Reference
Deep-Reinforcement-Learning-With-Python
Types
Supervised learning
In supervised learning, the machine learns from training data. The training data consists of a labeled pair of inputs and outputs. So, we train the model (agent) using the training data in such a way that the model can generalize its learning to new unseen data. It is called supervised learning because the training data acts as a supervisor, since it has a labeled pair of inputs and outputs, and it guides the model in learning the given task.
Regression
Quantitative response
predict a quantitative variable from a set of features
Classification
Categorical response
predict a categorical variable
Unsupervised learning
Similar to supervised learning, in unsupervised learning, we train the model (agent) based on the training data. But in the case of unsupervised learning, the training data does not contain any labels; that is, it consists of only inputs and not outputs. The goal of unsupervised learning is to determine hidden patterns in the input. There is a common misconception that RL is a kind of unsupervised learning, but it is not. In unsupervised learning, the model learns the hidden structure, whereas, in RL, the model learns by maximizing the reward.
Reinforcement learning
Action space
The set of all possible actions in the environment is called the action space. Thus, for this grid world environment, the action space will be [up, down, left, right]. We can categorize action spaces into two types:
- Discrete action space
When our action space consists of actions that are discrete, then it is called a discrete action space. For instance, in the grid world environment, our action space consists of four discrete actions, which are up, down, left, right, and so it is called a discrete action space.
- Continuous action space
When our action space consists of actions that are continuous, then it is called a continuous action space. For instance, let’s suppose we are training an agent to drive a car, then our action space will consist of several actions that have continuous values, such as the speed at which we need to drive the car, the number of degrees we need to rotate the wheel, and so on. In cases where our action space consists of actions that are continuous, it is called a continuous action space.
Policy
A policy defines the agent’s behavior in an environment. The policy tells the agent what action to perform in each state.
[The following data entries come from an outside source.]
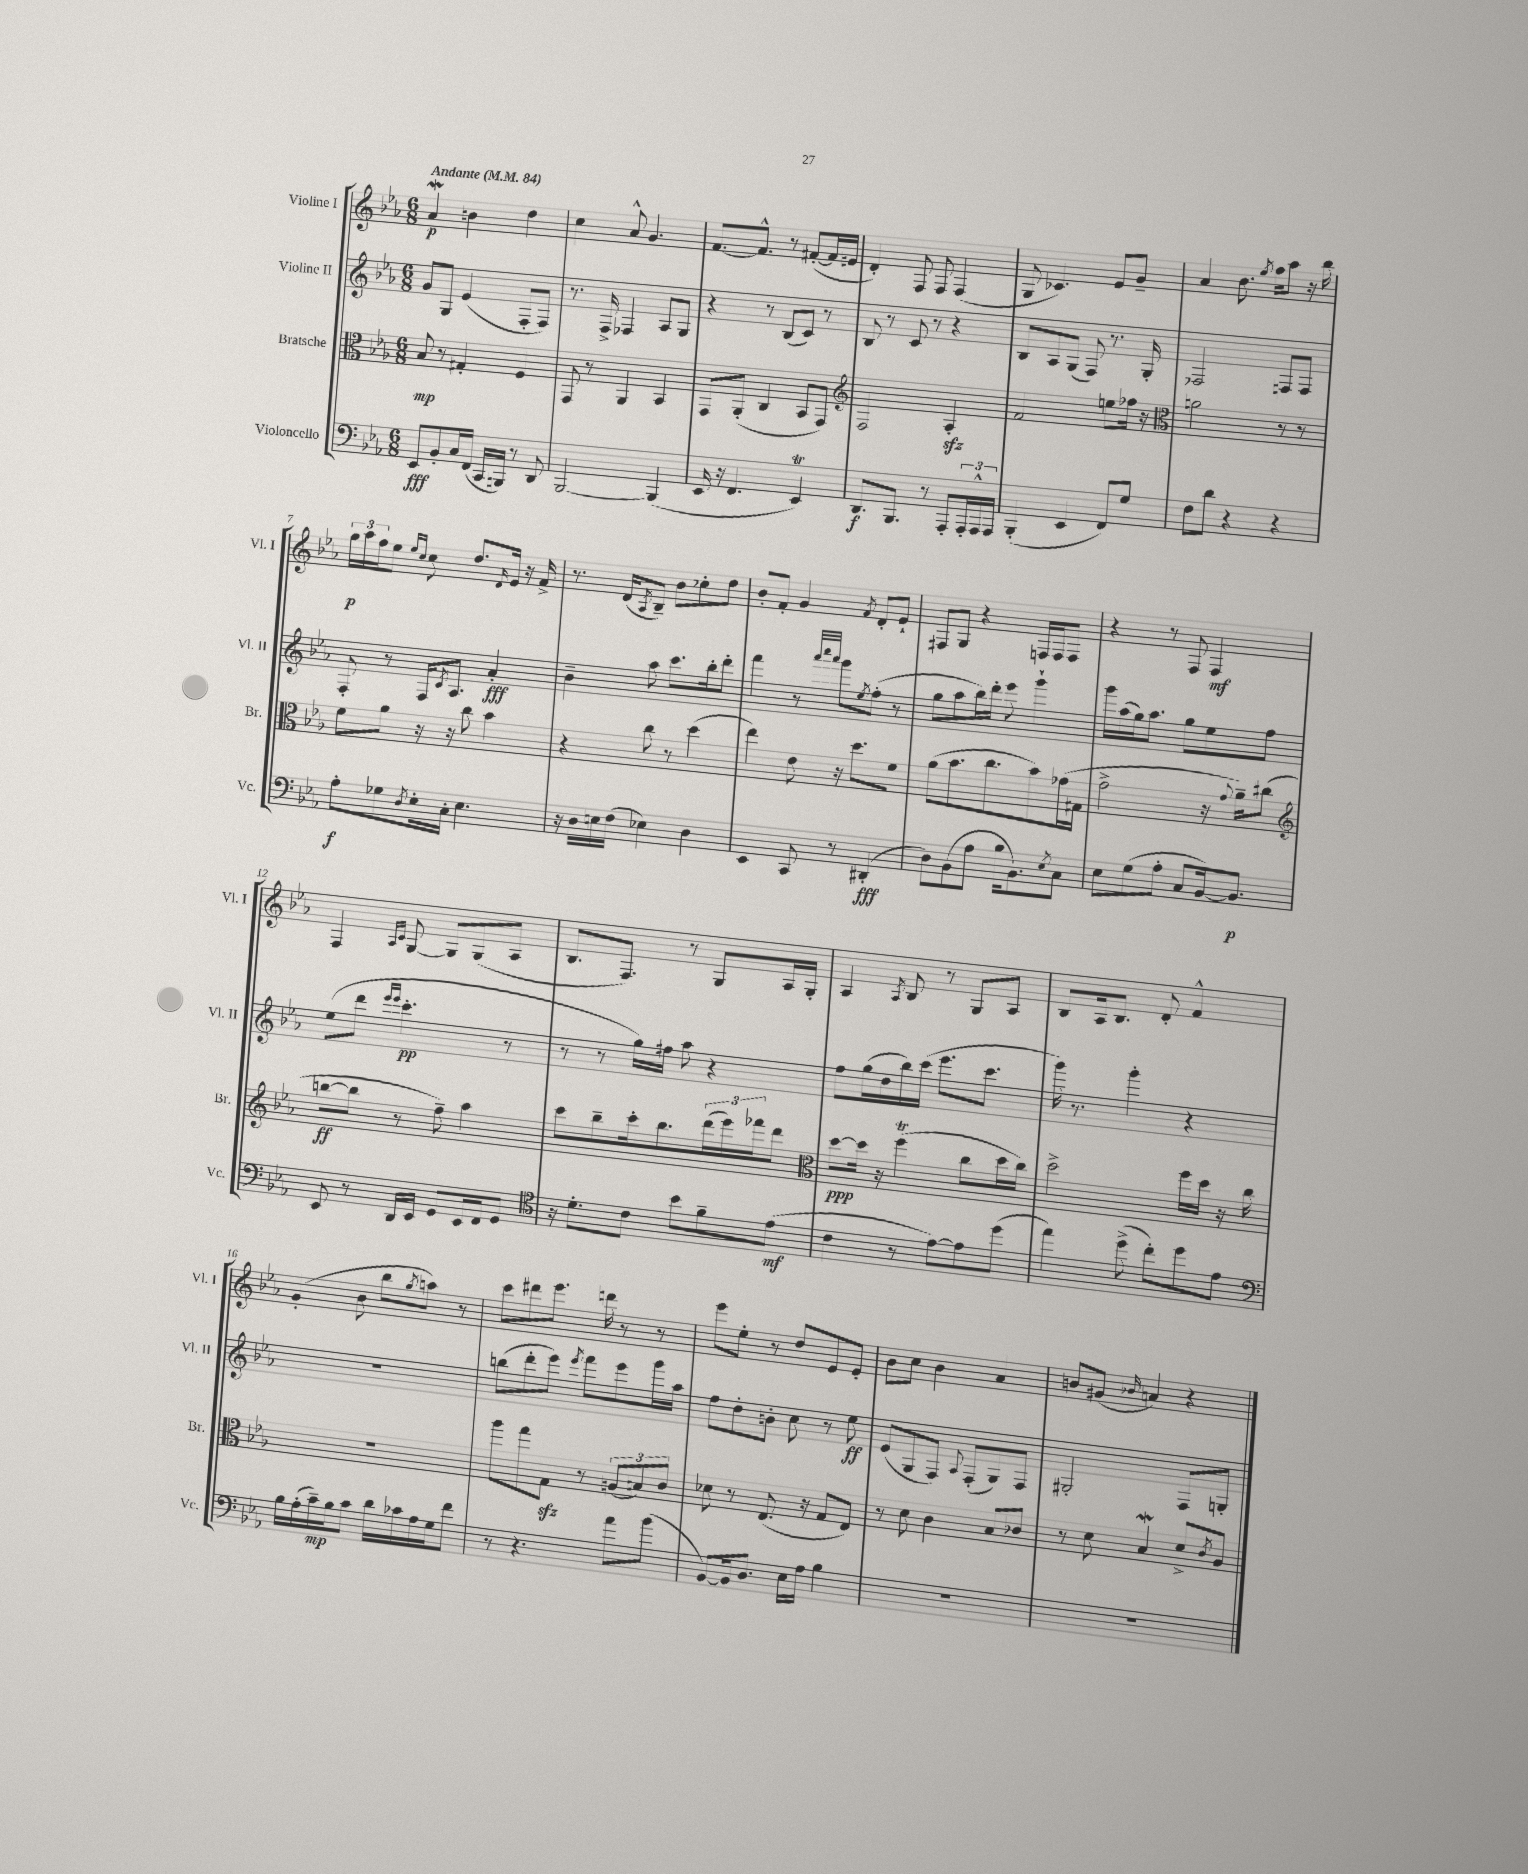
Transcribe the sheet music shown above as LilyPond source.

<<
\new StaffGroup <<
\new Staff = "s0" \with { instrumentName = "Violine I" shortInstrumentName = "Vl. I" } {
    \clef treble \key ees \major \numericTimeSignature \time 6/8 \tempo "Andante" 4 = 84
    aes'4\mordent\p b'4 d''4 |
    c''4 aes'8-^ g'4. |
    f'8.~ f'8.-^ r8 fis'8~-.( fis'16 e'16 |
    d'4-.) f8 f8 f4( |
    g8 ces'4.) ees'8 g'8-- |
    aes'4 bes'8. \acciaccatura { ees''8 } f''16 aes''8 r16 bes''16 |
    \tuplet 3/2 { g''16\p aes''16 f''16 } ees''8 \grace { ees''16 c''16 } c''8 d''8. \grace { d'16 } ees'16 r16 f'16-> |
    r8. d'16( \acciaccatura { aes8 } bes8--) bes'8 ces''8-. d''8 |
    bes'8-. f'8-. g'4 \acciaccatura { f'8 } d'8-. ees'8-! |
    fis8 g8 r4 f16 f16 f8 |
    r4 r8 f8 f4\mf |
    f4 \grace { aes16 c'16 } g8~ g8 g8( aes8 |
    bes8. f8.) r8 g8 aes16 g16-. |
    aes4 \acciaccatura { aes8 } bes8 r8 g8 aes8 |
    bes8 aes16 bes8. d'8-. f'4-^ |
    g'4-.( bes'8 bes''8 \acciaccatura { g''8 } a''8) r8 |
    c'''8 dis'''8 ees'''8. d'''16 r8 r8 |
    ees'''8 ees''8-. r8 d''8 ees'8 ees'8-. |
    bes'8 c''8 bes'4 aes'4 |
    b'8 gis'8( \grace { bes'16 } a'4) r4 \bar "|." |
}
\new Staff = "s1" \with { instrumentName = "Violine II" shortInstrumentName = "Vl. II" } {
    \clef treble \key ees \major \numericTimeSignature \time 6/8
    g'8 g8 ees'4( f8-. f8) |
    r8. f16-> fes4 aes8 g8 |
    r4 r8 bes8( c'8) r8 |
    bes8 r8 c'8 r8 r4 |
    bes8 aes8 g8( f8) r8. g16-. |
    fes2 f8 f8 |
    f8-. r8 f16 \acciaccatura { c'8 } aes8. aes'4-.\fff |
    bes'4-- aes''8 c'''8. bes''16-. d'''8-. |
    f'''4 r8 \grace { aes'''32 c''''32 aes'''32 } g'''8 \acciaccatura { ees''8 } f''8-.( r8 |
    g''8 aes''8 bes''16) d'''16-. ees'''8 g'''4-! |
    g'''16 aes''16( g''16) aes''8. g''8 ees''8 f''8 |
    ees''8( d'''8 \grace { ees'''16 ees'''16 } c'''4.-.\pp r8 |
    r8 r8 g''16) fis''16 aes''8 r4 |
    f''8 g''16( d''16 bes''16) c'''16( ees'''8. c'''8. |
    g'''16) r8. g'''4-. r4 |
    R2. |
    b''8( d'''8-. ees'''8) \acciaccatura { ees'''8 } f'''8 ees'''8 g'''16 aes''16 |
    f''8 d''8-. b'8-. c''8 r8 ees''8\ff |
    ees'8( g8 f8) \appoggiatura { aes8 } f8-.( g8) f8 |
    gis2-. f8 g8-. \bar "|." |
}
\new Staff = "s2" \with { instrumentName = "Bratsche" shortInstrumentName = "Br." } {
    \clef alto \key ees \major \numericTimeSignature \time 6/8
    bes8\mp r8 gis4-. f4 |
    g,8 r8 aes,4 bes,4 |
    g,8 aes,8-.( c4 bes,8 g,8) |
    \clef treble f2 aes4-.\sfz |
    f'2 e''8 fes''16 r16 |
    \clef alto a'2 r8 r8 |
    f'8 aes'8 r16 r16 c''8 bes'4 |
    r4 c''8 r8 d''4( |
    ees''4) ees'8 r16 d''8. f'8 |
    aes'8( bes'8. c''8. bes'8) ges'16( gis16 |
    g'2-> r16 \appoggiatura { g'8 } aes'16--) cis''8( |
    \clef treble b''8~\ff b''8 r8 f''8--) aes''4 |
    c'''8 bes''8-- c'''16-. bes''8. \tuplet 3/2 { d'''16( ees'''16) fes'''16 } d'''8 |
    \clef alto d''8~\ppp d''16 r16 f''4\trill( c''8 d''16 c''16) |
    d''2-> f''16 d''16 r16 c''16 |
    R2. |
    aes''8 g''8 g8\sfz r8 \tuplet 3/2 { a8( b8) c'8 } |
    des'8 r8 ees8.( r16 g8 ees8) |
    r8 d'8 c'4 bes8 ces'8 |
    r8 d'8 bes4\mordent d'8-> \acciaccatura { c'8 } aes8 \bar "|." |
}
\new Staff = "s3" \with { instrumentName = "Violoncello" shortInstrumentName = "Vc." } {
    \clef bass \key ees \major \numericTimeSignature \time 6/8
    ees,8\fff bes,8-. c16 f,16( c,16 b,,16) r8 d,8 |
    bes,,2~ bes,,4( |
    ees,16 r16 f,4. ees,4\trill) |
    d,8.\f bes,,8. r8 aes,,8-. \tuplet 3/2 { aes,,16-. aes,,16-^ aes,,16 } |
    bes,,4-.( ees,4 f,8) g8 |
    f8 d'8 r4 r4 |
    aes8-.\f ges8 \acciaccatura { d8 } ees16-. c16-. ees4. |
    r16 d16 e16 f16( ees4) d4 |
    ees,4 c,8 r8 dis,4-.\fff( |
    d8) bes,8( aes8 bes16 bes,8.) \acciaccatura { ees8 } c8 |
    ees8 g8( aes8-. c8 bes,16~) bes,8.\p |
    ees,8 r8 d,16 ees,16 g,8 ees,16 f,16 g,8 |
    \clef tenor r16 d'8.-. c'8 bes'8 f'8-- ees'8\mf( |
    c'4 r8 ees'8~) ees'8 d''8( |
    ees''4) d''8->( c''8-.) d''8 ees'8 |
    \clef bass bes16 aes16-.( c'16--\mp) bes16 c'8 d'16 ces'16 aes16 g16 f'8 |
    r8 r4. aes'8 bes'8( |
    bes,8~) bes,16 d8. ees16 aes16 bes4 |
    R2. |
    R2. \bar "|." |
}
>>
>>
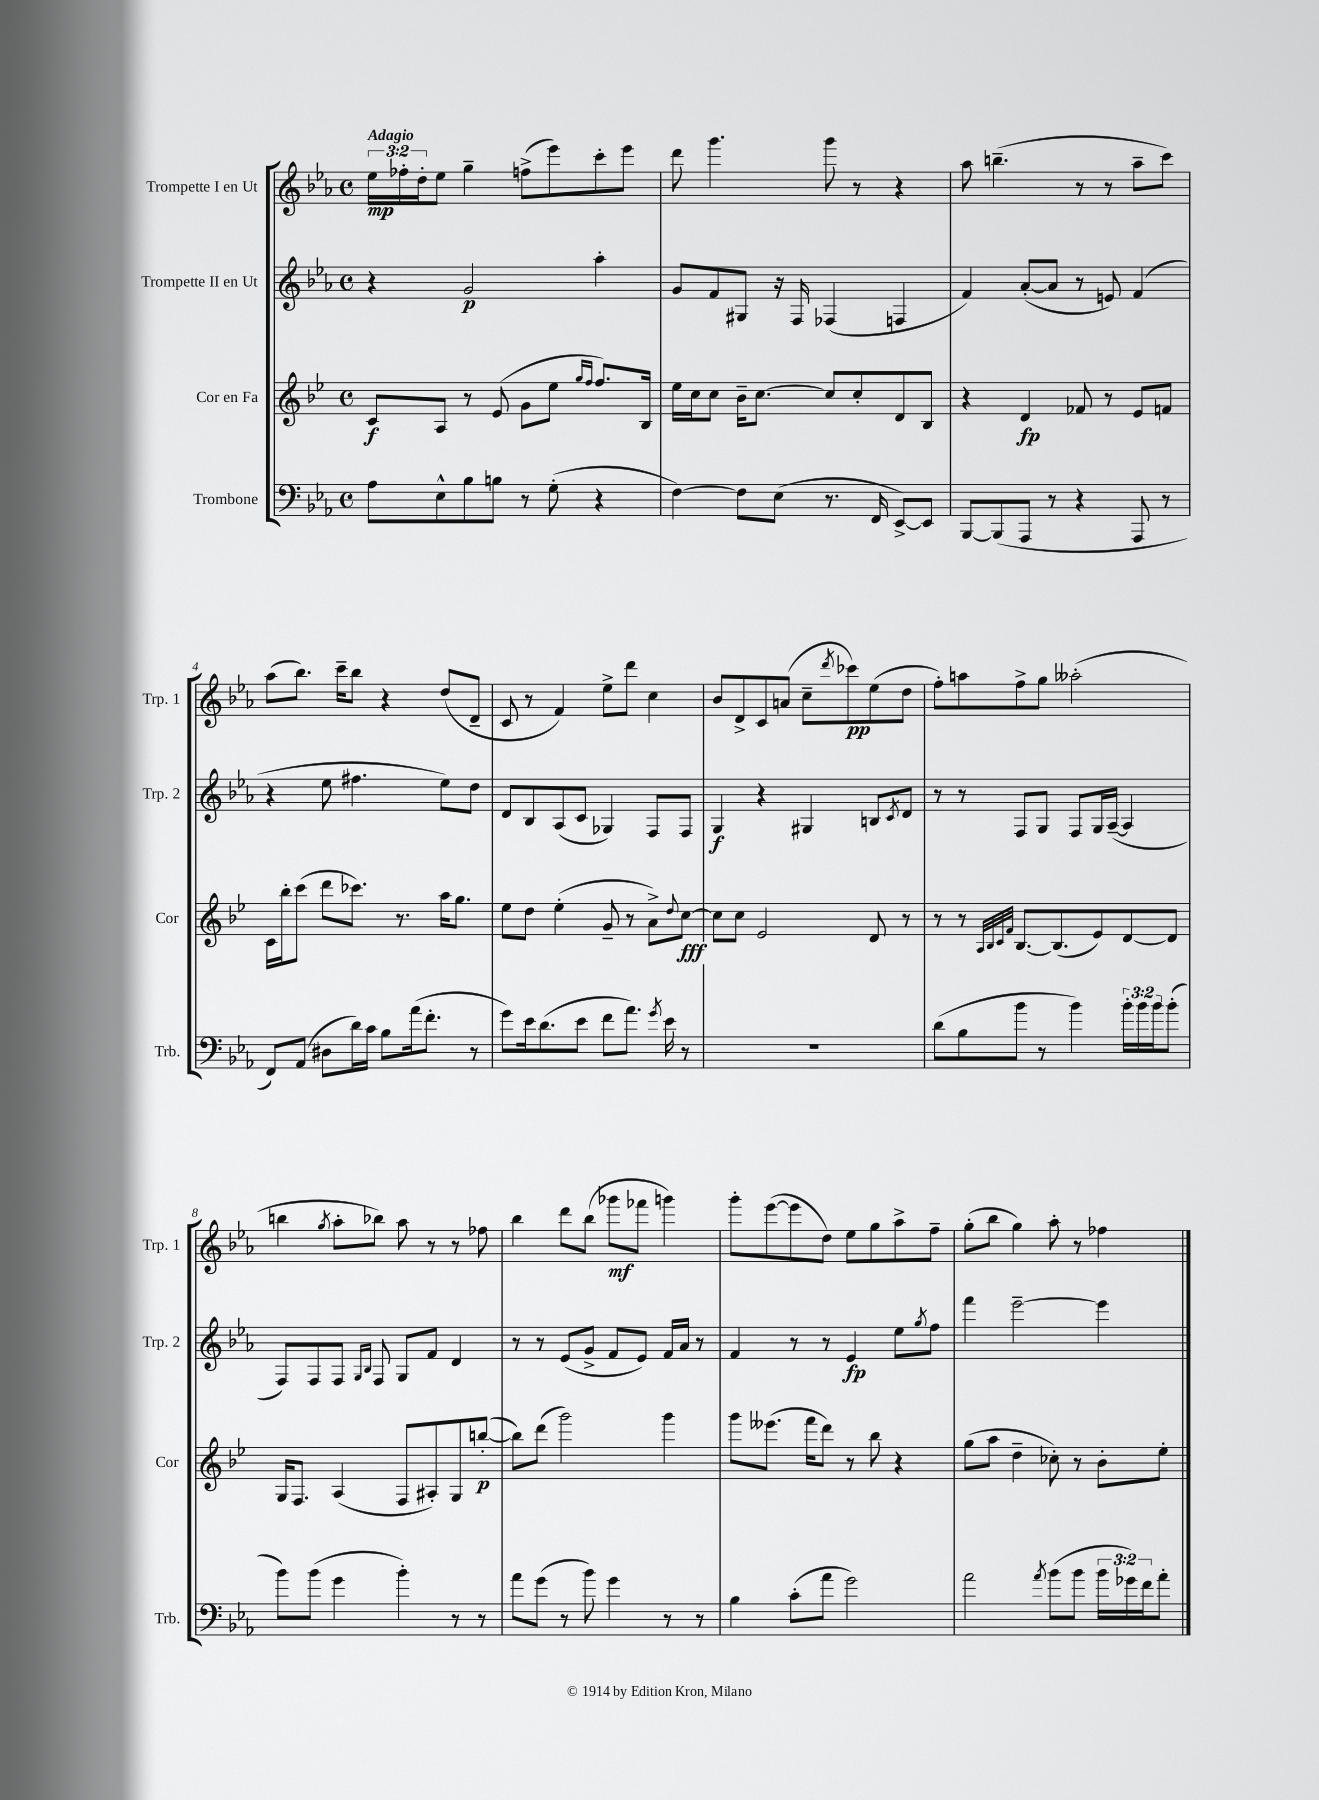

Over a series of iterations, the agent will learn a good policy that gives a positive reward.
The optimal policy tells the agent to perform the correct action in each state so that the agent can receive a good reward.
Deterministic Policy
deterministic policy tells the agent to perform a one particular action in a state. Thus, the deterministic policy maps the state to one particular action
Stochastic Policy
maps the state to a probability distribution over an action space.
- Categorical policy
when the action space is discrete
uses categorical probability distribution over action space to select actions
- Gaussian policy
when our action space is continuous
the stochastic policy uses Gaussian probability distribution over action space to select actions when the action space is continuous
Episode
The agent interacts with the environment by performing some action starting from the initial state and reach the final state. This agent-environment interaction starting from the initial state until the final state is called an episode. For instance, in the car racing video game, the agent plays the game by starting from the initial state (starting point of the race) and reach the final state (endpoint of the race). This is considered an episode. An episode is also often called trajectory (path taken by the agent)
- Episodic task
As the name suggests episodic task is the one that has the terminal state. That is, episodic tasks are basically tasks made up of episodes and thus they have a terminal state. Example: Car racing game.
- Continuous task
Unlike episodic tasks, continuous tasks do not contain any episodes and so they don’t have any terminal state. For example, a personal assistance robot does not have a terminal state.
Horizon
Horizon is the time step until which the agent interacts with the environment. We can classify the horizon into two:
- Finite horizon
If the agent environment interaction stops at a particular time step then it is called finite Horizon. For instance, in the episodic tasks agent interacts with the environment starting from the initial state at time step t =0 and reach the final state at a time step T. Since the agent environment interaction stops at the time step T, it is considered a finite horizon.
- Infinite horizon
If the agent environment interaction never stops then it is called an infinite horizon. For instance, we learned that the continuous task does not have any terminal states, so the agent environment interaction will never stop in the continuous task and so it is considered an infinite horizon.
Return
Return is the sum of rewards received by the agent in an episode.
Value function
Value function or the value of the state is the expected return that the agent would get starting from the state $s$ following the policy $\pi$
Q function
implies the expected return agent would obtain starting from the state $s$ and an action $a$ following the policy $\pi$.